Segment Open
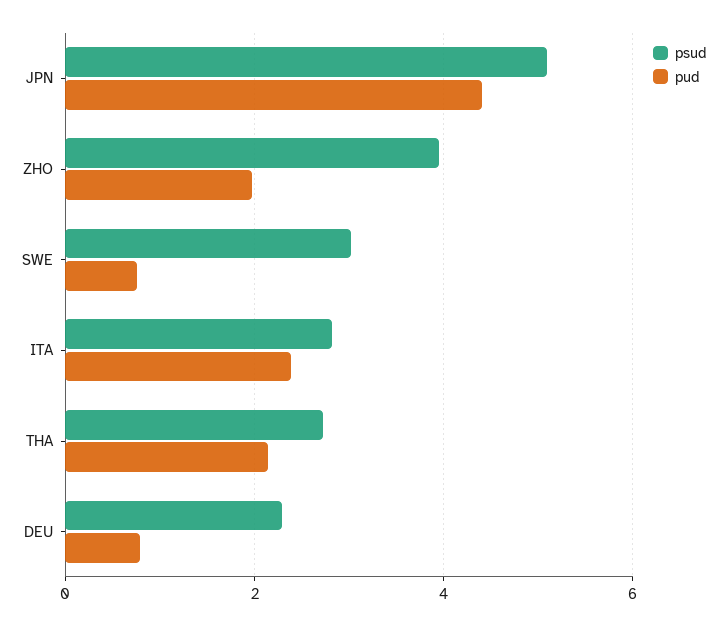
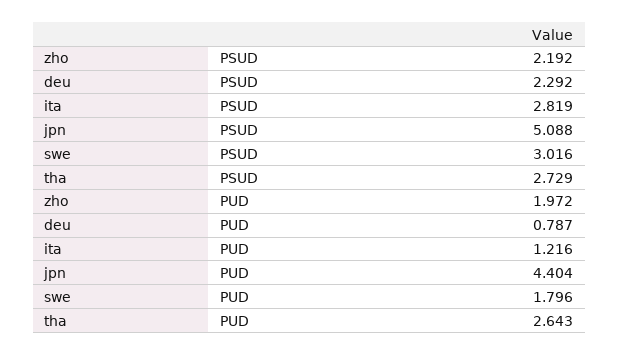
  {
    "psud": {
      "JPN": 5.088,
-     "ZHO": 4,
+     "ZHO": 2.192,
      "SWE": 3.016,
      "ITA": 2.819,
      "THA": 2.729,
      "DEU": 2.292
    },
    "pud": {
      "JPN": 4.404,
      "ZHO": 1.972,
-     "SWE": 0.8,
+     "SWE": 1.796,
-     "ITA": 2.4,
+     "ITA": 1.216,
-     "THA": 2.2,
+     "THA": 2.643,
      "DEU": 0.787
    }
  }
Segment Closed
* _TASK TO CARRY OUT_:
Because only the text is wanted, repeat all the entries exactly and leave out the pictures.

* _RESPONSE FOR THIS EXERCISE_:
  {
    "psud": {
      "JPN": 5.088,
-     "ZHO": 4,
+     "ZHO": 2.192,
      "SWE": 3.016,
      "ITA": 2.819,
      "THA": 2.729,
      "DEU": 2.292
    },
    "pud": {
      "JPN": 4.404,
      "ZHO": 1.972,
-     "SWE": 0.8,
+     "SWE": 1.796,
-     "ITA": 2.4,
+     "ITA": 1.216,
-     "THA": 2.2,
+     "THA": 2.643,
      "DEU": 0.787
    }
  }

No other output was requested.